Un tableau de bord consulté une fois par an et rangé n'est pas du pilotage : c'est de l'archivage. Alors qu'est-ce qui transforme réellement un chiffre en amélioration concrète ?
Mesurer n'est pas piloter
Beaucoup d'organisations mesurent abondamment mais pilotent peu, faute de distinguer les deux. Mesurer, c'est produire un chiffre. Piloter, c'est utiliser ce chiffre pour décider et agir, puis vérifier l'effet de l'action — encore et encore. L'image du pilote d'avion est éclairante : il ne se contente pas de lire ses instruments, il ajuste en permanence sa trajectoire en fonction de sa destination. Piloter suppose deux repères stables : une destination (les objectifs) et une position fiable (la mesure).
Les cinq étapes du cycle
- 1. Définir — fixer les objectifs et les cibles, choisir les indicateurs.

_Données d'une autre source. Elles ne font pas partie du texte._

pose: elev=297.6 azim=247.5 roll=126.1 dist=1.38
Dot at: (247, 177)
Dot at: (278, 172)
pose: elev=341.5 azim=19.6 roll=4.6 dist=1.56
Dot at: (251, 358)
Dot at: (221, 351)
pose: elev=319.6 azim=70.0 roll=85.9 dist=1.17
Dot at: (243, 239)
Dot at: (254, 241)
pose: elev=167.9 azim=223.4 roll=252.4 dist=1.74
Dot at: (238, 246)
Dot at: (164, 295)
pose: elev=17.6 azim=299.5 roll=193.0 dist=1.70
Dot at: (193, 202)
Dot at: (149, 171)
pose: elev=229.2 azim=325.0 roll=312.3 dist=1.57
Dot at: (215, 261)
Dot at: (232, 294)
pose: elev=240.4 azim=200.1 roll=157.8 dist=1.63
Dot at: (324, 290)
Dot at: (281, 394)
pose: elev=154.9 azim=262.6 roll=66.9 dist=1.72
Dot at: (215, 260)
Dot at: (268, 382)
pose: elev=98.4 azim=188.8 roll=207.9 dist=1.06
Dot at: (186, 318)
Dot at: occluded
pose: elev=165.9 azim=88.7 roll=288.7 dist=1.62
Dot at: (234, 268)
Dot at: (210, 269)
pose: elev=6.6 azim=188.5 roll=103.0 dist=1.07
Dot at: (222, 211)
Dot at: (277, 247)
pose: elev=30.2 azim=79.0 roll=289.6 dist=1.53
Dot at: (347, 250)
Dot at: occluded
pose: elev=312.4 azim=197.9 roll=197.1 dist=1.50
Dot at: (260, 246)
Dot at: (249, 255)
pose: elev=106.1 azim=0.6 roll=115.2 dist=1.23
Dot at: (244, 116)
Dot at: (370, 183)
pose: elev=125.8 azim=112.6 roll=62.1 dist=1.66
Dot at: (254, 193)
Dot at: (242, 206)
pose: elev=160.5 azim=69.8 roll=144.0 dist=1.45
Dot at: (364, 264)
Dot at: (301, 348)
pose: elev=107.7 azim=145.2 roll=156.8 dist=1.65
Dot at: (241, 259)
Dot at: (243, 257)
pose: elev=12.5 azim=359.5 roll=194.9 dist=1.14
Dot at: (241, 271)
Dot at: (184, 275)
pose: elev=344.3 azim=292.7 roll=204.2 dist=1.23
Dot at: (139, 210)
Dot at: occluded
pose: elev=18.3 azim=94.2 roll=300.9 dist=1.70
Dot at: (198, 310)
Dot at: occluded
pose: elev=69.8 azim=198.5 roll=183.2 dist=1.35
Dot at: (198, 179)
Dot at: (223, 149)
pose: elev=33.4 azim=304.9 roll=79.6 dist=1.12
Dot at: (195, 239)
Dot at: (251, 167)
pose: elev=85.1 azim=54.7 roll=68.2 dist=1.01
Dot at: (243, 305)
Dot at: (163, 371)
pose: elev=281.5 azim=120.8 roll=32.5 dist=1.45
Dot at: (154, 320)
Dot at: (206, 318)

- 2. Mesurer — collecter les données, calculer le réalisé.
- 3. Analyser — comparer réalisé et cible, comprendre les écarts et leurs causes.
- 4. Décider — choisir les actions correctives ou d'amélioration.
- 5. Agir — mettre en œuvre, puis revenir à l'étape 2 avec une nouvelle mesure.
Chaque étape conditionne la suivante : sans cibles claires, la mesure n'a pas de sens ; sans données fiables, l'analyse est faussée.
La boucle PDCA appliquée au pilotage
Ce cycle est proche de la roue de Deming, le PDCA (Plan-Do-Check-Act). Il n'a de valeur que s'il boucle : l'analyse doit déboucher sur des décisions, les décisions sur des actions, et les actions sur une nouvelle mesure qui en évalue l'effet. Une boucle qui s'interrompt perd l'essentiel de son intérêt.
Les demi-boucles à éviter
On observe souvent des « demi-boucles ». Dans la première, on mesure et on commente mais on n'agit pas : le pilotage devient un reporting passif. Dans la seconde, on agit beaucoup à l'intuition, sans mesurer ni vérifier : l'agitation remplace le pilotage. Identifier où sa propre organisation « décroche » de la boucle est souvent le premier diagnostic utile à poser.